He comes to life in all his remarkable brilliance and oddity in Walter Isaacson’s ambitious new biography ... Isaacson’s approach, true to his background, is fundamentally journalistic. No intellectual peacocking for him, and though his writing is certainly graceful, it is never needlessly ornate. But make no mistake: He knows his stuff, crowdsourcing, with extreme diligence, an array of art, historical, medical and other experts to arrive at a vigorous, insightful portrait of the world’s most famous portraitist. Da Vinci groupies won’t find startling revelations here. Isaacson’s purpose is a thorough synthesis, which he achieves with flair.
Walter Isaacson follows dozens of clues to reanimate Leonardo da Vinci, one of the boldest of these border-crossers. Though Leonardo wrote endlessly, he revealed little directly about his inner life. Without fuss and without Freud — though Dan Brown, unfortunately, makes an appearance — Isaacson uses his subject’s contradictions to give him humanity and depth ... As Isaacson follows Leonardo from one locale and occupation to another, his energy never fails and his curiosity never dims. Again and again he turns up a surprising and revelatory detail ... Isaacson shows that the work of great scholars like the Leonardo specialist Martin Kemp can be exciting in its own right ... Connecting these dots — showing that Leonardo shared interests and ideas with many predecessors and contemporaries — would have made Isaacson’s history even richer. Then again, the choice of a tight angle lens might have been deliberate. After all, Leonardo himself painted his portrait subjects against blurry, indistinct landscapes.

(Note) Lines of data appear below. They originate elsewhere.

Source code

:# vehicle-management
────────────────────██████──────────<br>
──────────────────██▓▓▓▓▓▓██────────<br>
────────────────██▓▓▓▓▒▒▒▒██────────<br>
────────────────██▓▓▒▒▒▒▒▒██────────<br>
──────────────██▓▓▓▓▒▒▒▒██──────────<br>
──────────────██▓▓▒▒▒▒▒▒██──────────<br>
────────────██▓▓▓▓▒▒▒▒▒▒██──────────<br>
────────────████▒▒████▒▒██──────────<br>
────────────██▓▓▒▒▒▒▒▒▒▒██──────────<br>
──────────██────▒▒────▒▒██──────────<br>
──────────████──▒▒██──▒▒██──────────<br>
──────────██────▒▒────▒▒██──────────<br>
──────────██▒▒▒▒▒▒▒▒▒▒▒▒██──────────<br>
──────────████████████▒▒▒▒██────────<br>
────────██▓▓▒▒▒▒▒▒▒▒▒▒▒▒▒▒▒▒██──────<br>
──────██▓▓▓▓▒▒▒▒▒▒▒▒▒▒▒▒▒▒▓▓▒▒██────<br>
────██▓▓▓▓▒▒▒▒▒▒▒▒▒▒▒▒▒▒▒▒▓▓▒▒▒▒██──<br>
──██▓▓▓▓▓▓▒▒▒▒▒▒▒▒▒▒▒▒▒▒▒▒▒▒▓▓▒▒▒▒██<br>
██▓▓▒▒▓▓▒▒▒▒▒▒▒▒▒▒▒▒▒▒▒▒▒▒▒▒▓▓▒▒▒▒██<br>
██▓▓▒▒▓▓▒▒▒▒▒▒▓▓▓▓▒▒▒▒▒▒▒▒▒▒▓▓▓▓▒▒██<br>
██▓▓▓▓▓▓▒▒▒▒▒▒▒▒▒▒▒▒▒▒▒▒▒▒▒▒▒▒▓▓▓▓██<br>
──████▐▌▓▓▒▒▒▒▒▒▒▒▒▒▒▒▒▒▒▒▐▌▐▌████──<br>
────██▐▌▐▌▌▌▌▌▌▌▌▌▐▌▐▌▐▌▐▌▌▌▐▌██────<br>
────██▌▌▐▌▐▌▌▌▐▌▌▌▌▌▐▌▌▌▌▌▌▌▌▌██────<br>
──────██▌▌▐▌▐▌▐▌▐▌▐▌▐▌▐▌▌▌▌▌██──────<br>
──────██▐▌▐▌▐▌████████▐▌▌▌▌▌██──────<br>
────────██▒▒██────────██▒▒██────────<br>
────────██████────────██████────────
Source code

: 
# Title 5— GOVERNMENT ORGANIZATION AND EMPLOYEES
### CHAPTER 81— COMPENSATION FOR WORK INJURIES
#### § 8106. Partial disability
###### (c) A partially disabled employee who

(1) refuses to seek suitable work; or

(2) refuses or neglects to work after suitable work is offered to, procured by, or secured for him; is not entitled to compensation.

There is a significant difference, though, between Leonardo da Vinci and Isaacson’s previous biographies. His other geniuses left behind bountiful source material about the lives they led. Leonardo did not ...what Leonardo’s notebooks lack — which Isaacson readily concedes — are 'intimate personal revelations' ... Isaacson does not seem to be that kind of writer. Absent the documentary material he’s accustomed to, he overcompensates with copious analyses of Leonardo’s works ... Isaacson is stronger when he’s on familiar turf, showing us Leonardo the scientist and innovator, the engineer and secret doctor ... The pleasure of an Isaacson biography is that it doesn’t traffic in such cynical stuff; the author tells stories of people who, by definition, are inimitable ... What endures after reading Leonardo da Vinci is just how indifferent to glory the man was.